La gola Selvaggia (Divoká soutěska) è in funzione da aprile a novembre, le barche costano €8 (200 Kč) e non serve prenotazione. La gola di Edmund invece dal 2026 funziona con un regime completamente nuovo e molto rigoroso a partire dal 18 giugno. Si visita solo con guida in gruppi di massimo venticinque persone, il biglietto costa €16 (400 Kč) e i posti si esauriscono spesso già in mattinata.
La funivia per lo Ještěd è già in funzione?

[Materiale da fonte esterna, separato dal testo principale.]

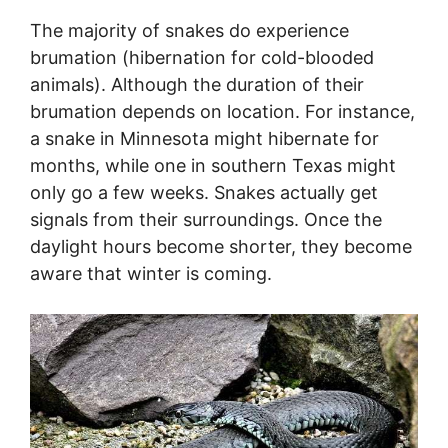
The majority of snakes do experience
brumation (hibernation for cold-blooded
animals). Although the duration of their
brumation depends on location. For instance,
a snake in Minnesota might hibernate for
months, while one in southern Texas might
only go a few weeks. Snakes actually get
signals from their surroundings. Once the
daylight hours become shorter, they become
aware that winter is coming.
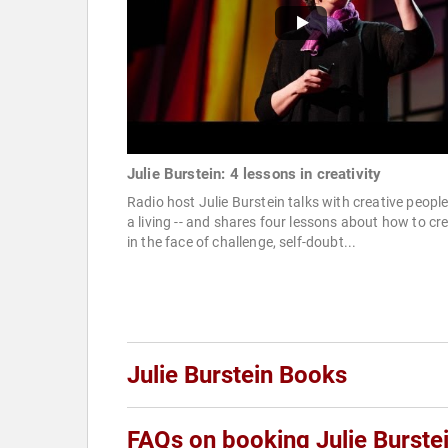
Julie Burstein: 4 lessons in creativity
Radio host Julie Burstein talks with creative people
a living -- and shares four lessons about how to cr
in the face of challenge, self-doubt...
Julie Burstein Books
FAQs on booking Julie Burste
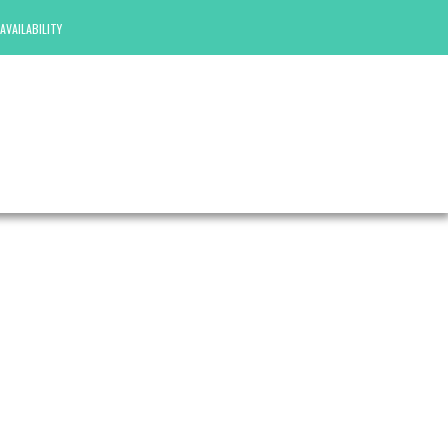
AVAILABILITY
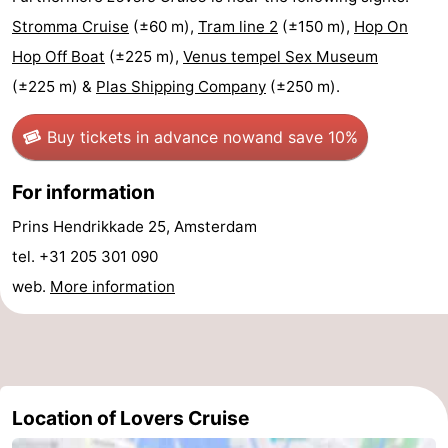
Stromma Cruise
(±60 m),
Tram line 2
(±150 m),
Hop On
Holland
South
Practical
Hop Off Boat
(±225 m),
Venus tempel Sex Museum
Holland
Forum
(±225 m) &
Plas Shipping Company
(±250 m).
Public
Buy tickets in advance now
and save 10%
Transport
Route
For information
Central
Prins Hendrikkade 25, Amsterdam
tel. +31 205 301 090
Station
Schiphol
web.
More information
Eindhoven
Parking
Tips
Location of Lovers Cruise
for
Medical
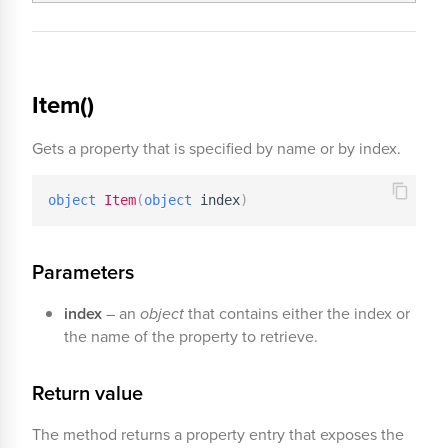
Item()
Gets a property that is specified by name or by index.
object
Item
(
object
 index
)
Parameters
index
– an
object
that contains either the index or
the name of the property to retrieve.
Return value
The method returns a property entry that exposes the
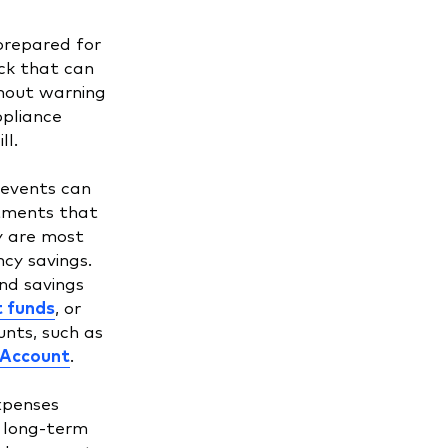
prepared for
ck that can
hout warning
ppliance
ll.
 events can
stments that
ty are most
cy savings.
nd savings
 funds
, or
nts, such as
 Account
.
xpenses
e long-term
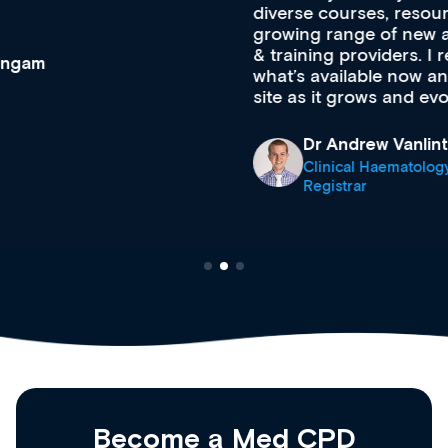
diverse courses, resources and events from a
growing range of new and established education
& training providers. I recommend checking out
what’s available now and keeping an eye on the
site as it grows and evolves.
Dr Andrew Vanlint
Clinical Haematology and General Medicine
Registrar
Become a Med CPD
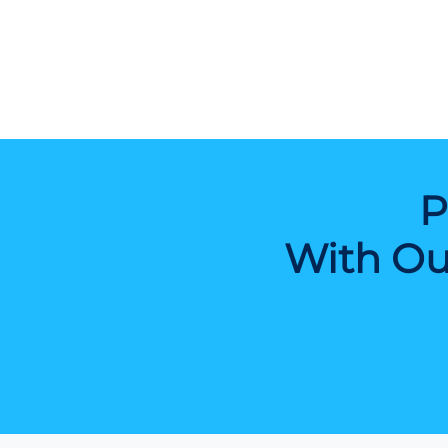
P
With Ou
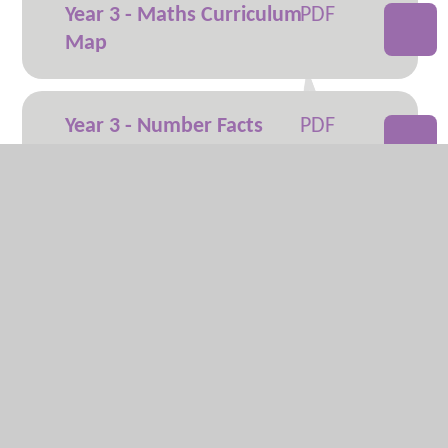
Year 3 - Maths Curriculum
Map
Year 3 - Number Facts
Overview
Year 4 - Maths Curriculum
Map
Year 4 - Number Facts
Overview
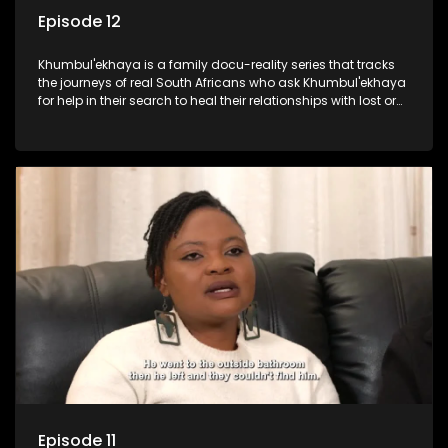
Episode 12
Khumbul'ekhaya is a family docu-reality series that tracks
the journeys of real South Africans who ask Khumbul'ekhaya
for help in their search to heal their relationships with lost or
estranged family members.
Episode 11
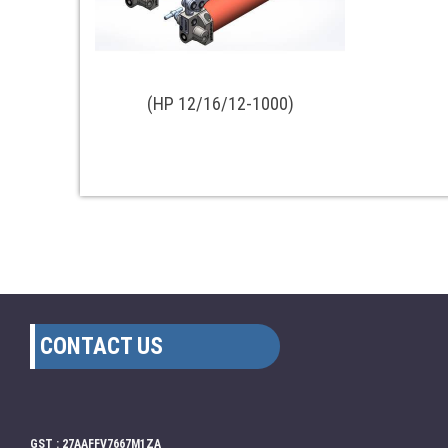
(HP 12/16/12-1000)
CONTACT US
GST : 27AAFFV7667M1ZA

La vecchia funivia a cabina per lo Ještěd non è ancora in funzione; si può salire in auto, autobus, a piedi, o con la seggiovia Skalka e poi circa mezz’ora a piedi dalla stazione superiore. La città di Liberec ha però già presentato il progetto completo della nuova e modernissima funivia con stazioni vetrate per cento persone, che sarà prolungata fino al capolinea del tram. La data precisa di apertura non è ancora nota.
Possiamo portare il nostro cane nei castelli?
Di solito nei monumenti cechi statali e privati non è consentito, ma il bellissimo castello gotico di Kost nel Paradiso Boemo è fortunatamente una felice eccezione. I cani al guinzaglio hanno accesso non solo ai cortili esterni, ma persino ai percorsi di visita interni. Inoltre non si paga alcun biglietto speciale per loro, entrano completamente gratis.
Qual è il momento migliore per visitare le rocce di Prachov?
La città di roccia apre già alle sette del mattino e la prima ora è assolutamente ideale, perché l’enorme area è praticamente vuota e si evita il caldo maggiore. Se volete risparmiare stress per il parcheggio e le code ai tornelli, parcheggiate presso la biglietteria minore vicino al Museo della Natura, dove c’è molta più tranquillità rispetto all’ingresso principale.
Com’è la situazione del rischio incendi a Hřensko?
La direzione del parco nazionale monitora attentamente la situazione e quando viene dichiarato un alto livello di pericolo valgono severe restrizioni per tutti. Ci si può muovere solo lungo i sentieri turistici segnalati e vige il rigoroso divieto notturno di accesso a tutto il bosco dalle 22:00 alle 6:00, quindi niente campeggio selvaggio romantico.
Cosa fare se il sentiero Gabrielina è ancora chiuso?
Invece del sentiero Gabrielina chiuso, percorrete il rinnovato sentiero Mlýnská, che vi porta direttamente attraverso il bosco in rapida rigenerazione nell’area dell’incendio. Inoltre dal 2025 è attivo il bellissimo punto panoramico accessibile Fénix con telescopio puntato direttamente sulla Porta di Pravčice. Da qui potete anche intraprendere un nuovissimo percorso turistico transfrontaliero verso Schmilka in Sassonia.